Privacy Policy
Notice of Privacy Practices (NPP) & Data Handling Guidelines
Last Updated: February 2026
Introduction
At Oregon Counselor Directory, your privacy is our highest priority. This Privacy Policy details how we collect, use, disclose, and protect information when you use our website and directory services. By accessing our platform, you agree to the terms outlined below.
Information We Collect
Providers
We collect professional information including name, practice location, specialties, credentials, contact details, and licensing status. Much of this data is compiled from publicly available records to create "Shadow Profiles" which providers can claim and verify.
Patients & Clients
If you use our contact forms or booking integrations to reach a provider, we securely transmit your information but do not store your protected health information (PHI) on our public directory servers.
HIPAA Compliance & PHI
While Oregon Counselor Directory is a directory and not a covered entity under HIPAA, we employ HIPAA-compliant data transmission standards when connecting patients to verified Growth or Pro tier providers. All lead routing uses secure, encrypted channels. Read our full HIPAA statement →
How We Use Your Information
Data Sharing & Disclosure
We do not sell, rent, or trade your personal information to third-party marketers. We may share information with trusted service providers (like Stripe for billing) strictly to operate our platform. These providers are bound by strict confidentiality agreements.
Security
We implement robust technical and organizational measures to safeguard your data, including TLS/SSL encryption for data in transit and AES-256 for sensitive data at rest. However, no internet-based system is 100% secure, and we cannot guarantee absolute security against advanced cyber threats.
Shadow Profiles & Opt-Out
If you are a provider and wish to remove your generated "Shadow Profile," you may claim the profile to initiate an immediate take-down request, or contact our support team directly. We respect practitioner autonomy and provide expedited removal upon verified request.
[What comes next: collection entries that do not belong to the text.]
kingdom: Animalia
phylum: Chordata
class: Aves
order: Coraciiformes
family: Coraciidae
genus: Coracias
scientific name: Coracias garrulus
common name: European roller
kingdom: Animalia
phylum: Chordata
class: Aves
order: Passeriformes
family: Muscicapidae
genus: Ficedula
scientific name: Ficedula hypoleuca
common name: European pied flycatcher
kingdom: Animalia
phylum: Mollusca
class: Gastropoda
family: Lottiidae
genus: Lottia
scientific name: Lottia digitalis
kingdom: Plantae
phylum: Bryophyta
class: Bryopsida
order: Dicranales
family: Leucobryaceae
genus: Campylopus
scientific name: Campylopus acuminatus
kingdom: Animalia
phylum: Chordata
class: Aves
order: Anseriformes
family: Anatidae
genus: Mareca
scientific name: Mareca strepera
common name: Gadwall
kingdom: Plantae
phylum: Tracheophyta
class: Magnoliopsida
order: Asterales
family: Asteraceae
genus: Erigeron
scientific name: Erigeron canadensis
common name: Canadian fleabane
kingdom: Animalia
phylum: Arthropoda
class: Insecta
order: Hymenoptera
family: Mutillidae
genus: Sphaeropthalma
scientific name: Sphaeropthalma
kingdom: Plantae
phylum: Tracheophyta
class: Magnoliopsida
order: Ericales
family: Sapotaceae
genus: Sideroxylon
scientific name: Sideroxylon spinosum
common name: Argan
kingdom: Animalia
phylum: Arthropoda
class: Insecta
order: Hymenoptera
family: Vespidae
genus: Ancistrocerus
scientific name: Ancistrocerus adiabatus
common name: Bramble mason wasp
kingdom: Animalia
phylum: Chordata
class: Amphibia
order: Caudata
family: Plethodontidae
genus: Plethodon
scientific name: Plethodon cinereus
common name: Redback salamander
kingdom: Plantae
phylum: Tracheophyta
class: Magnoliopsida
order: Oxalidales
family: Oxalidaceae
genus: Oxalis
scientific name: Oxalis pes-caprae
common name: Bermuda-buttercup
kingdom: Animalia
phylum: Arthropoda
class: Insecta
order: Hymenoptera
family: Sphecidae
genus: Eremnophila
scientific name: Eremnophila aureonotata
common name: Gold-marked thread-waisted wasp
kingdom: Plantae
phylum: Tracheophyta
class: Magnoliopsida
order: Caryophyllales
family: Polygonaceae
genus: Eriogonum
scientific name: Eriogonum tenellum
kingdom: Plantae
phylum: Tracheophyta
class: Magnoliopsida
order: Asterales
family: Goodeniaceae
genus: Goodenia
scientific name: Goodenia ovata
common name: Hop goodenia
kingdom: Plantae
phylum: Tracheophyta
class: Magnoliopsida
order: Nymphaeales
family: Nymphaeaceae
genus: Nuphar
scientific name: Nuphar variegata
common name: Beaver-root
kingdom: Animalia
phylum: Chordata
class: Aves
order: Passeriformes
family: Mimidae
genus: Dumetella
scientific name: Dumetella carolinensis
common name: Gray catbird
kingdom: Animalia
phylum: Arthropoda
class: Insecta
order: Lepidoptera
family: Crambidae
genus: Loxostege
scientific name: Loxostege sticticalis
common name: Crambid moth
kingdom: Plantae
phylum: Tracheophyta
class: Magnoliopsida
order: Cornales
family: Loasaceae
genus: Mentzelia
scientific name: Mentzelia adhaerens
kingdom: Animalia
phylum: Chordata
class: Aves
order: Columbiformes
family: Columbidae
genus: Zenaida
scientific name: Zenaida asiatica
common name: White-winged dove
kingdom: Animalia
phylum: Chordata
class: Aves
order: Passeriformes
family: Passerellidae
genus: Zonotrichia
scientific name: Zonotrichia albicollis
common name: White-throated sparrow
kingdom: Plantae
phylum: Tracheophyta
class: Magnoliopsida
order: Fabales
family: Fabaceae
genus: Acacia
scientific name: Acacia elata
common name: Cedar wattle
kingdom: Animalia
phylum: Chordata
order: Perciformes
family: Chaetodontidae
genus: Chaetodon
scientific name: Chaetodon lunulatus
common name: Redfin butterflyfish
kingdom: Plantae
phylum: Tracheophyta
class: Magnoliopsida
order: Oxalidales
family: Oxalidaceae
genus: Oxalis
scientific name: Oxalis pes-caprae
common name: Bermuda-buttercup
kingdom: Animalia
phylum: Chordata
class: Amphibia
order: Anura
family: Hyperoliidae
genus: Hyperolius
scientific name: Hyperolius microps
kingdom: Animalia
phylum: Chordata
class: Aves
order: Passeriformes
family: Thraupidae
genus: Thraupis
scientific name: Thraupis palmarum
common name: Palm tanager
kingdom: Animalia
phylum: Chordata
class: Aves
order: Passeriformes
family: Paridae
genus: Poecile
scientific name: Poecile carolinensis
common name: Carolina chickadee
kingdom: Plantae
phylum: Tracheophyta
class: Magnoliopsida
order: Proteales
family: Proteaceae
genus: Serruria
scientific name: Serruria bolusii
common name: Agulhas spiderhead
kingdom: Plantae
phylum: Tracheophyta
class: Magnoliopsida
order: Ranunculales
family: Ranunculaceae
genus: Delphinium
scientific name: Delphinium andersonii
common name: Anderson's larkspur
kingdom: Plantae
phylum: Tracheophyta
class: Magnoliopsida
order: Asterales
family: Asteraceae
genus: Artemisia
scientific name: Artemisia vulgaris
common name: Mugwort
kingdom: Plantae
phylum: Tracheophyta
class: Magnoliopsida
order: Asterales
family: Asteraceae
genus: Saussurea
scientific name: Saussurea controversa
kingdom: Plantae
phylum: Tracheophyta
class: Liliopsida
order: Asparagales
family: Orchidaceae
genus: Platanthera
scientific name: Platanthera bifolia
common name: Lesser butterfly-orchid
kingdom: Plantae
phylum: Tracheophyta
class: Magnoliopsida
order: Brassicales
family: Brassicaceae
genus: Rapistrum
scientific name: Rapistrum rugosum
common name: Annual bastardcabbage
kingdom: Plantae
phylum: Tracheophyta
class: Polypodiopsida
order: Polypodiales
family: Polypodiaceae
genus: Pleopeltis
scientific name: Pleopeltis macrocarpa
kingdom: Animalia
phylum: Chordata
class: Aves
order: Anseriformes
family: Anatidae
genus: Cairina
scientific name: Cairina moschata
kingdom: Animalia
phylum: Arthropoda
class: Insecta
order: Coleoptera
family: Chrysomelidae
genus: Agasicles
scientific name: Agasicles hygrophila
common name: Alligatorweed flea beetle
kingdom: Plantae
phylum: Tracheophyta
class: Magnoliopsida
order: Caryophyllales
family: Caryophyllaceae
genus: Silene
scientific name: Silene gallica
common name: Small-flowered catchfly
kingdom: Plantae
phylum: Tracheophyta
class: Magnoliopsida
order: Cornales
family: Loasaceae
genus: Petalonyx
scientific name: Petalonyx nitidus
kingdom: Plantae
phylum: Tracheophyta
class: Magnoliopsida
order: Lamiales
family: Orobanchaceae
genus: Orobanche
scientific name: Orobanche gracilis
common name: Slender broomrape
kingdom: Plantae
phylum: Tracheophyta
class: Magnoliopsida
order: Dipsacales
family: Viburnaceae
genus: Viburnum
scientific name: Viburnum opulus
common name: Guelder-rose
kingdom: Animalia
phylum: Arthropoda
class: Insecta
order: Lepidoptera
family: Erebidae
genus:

Legal Framework & Privacy Standards
- Health Insurance Portability and Accountability Act (HIPAA). U.S. Department of Health & Human Services. While provider directories generally operate as intermediaries and are not directly defined as "Covered Entities," we voluntarily enforce HIPAA-compliant technical safeguards (e.g., encryption in transit/at rest) to protect users entering personal data.
- California Consumer Privacy Act (CCPA) / CPRA. State Privacy Rights. Although our service targets Oregon, we employ data structures accommodating broad rights to deletion, disclosure, and the right to opt-out of "Shadow Profiles" seamlessly.
- Oregon Consumer Privacy Act (OCPA). Ensures Oregonians possess the right to comprehend how their data is leveraged, including the prompt removal of public directory profiles upon validated request.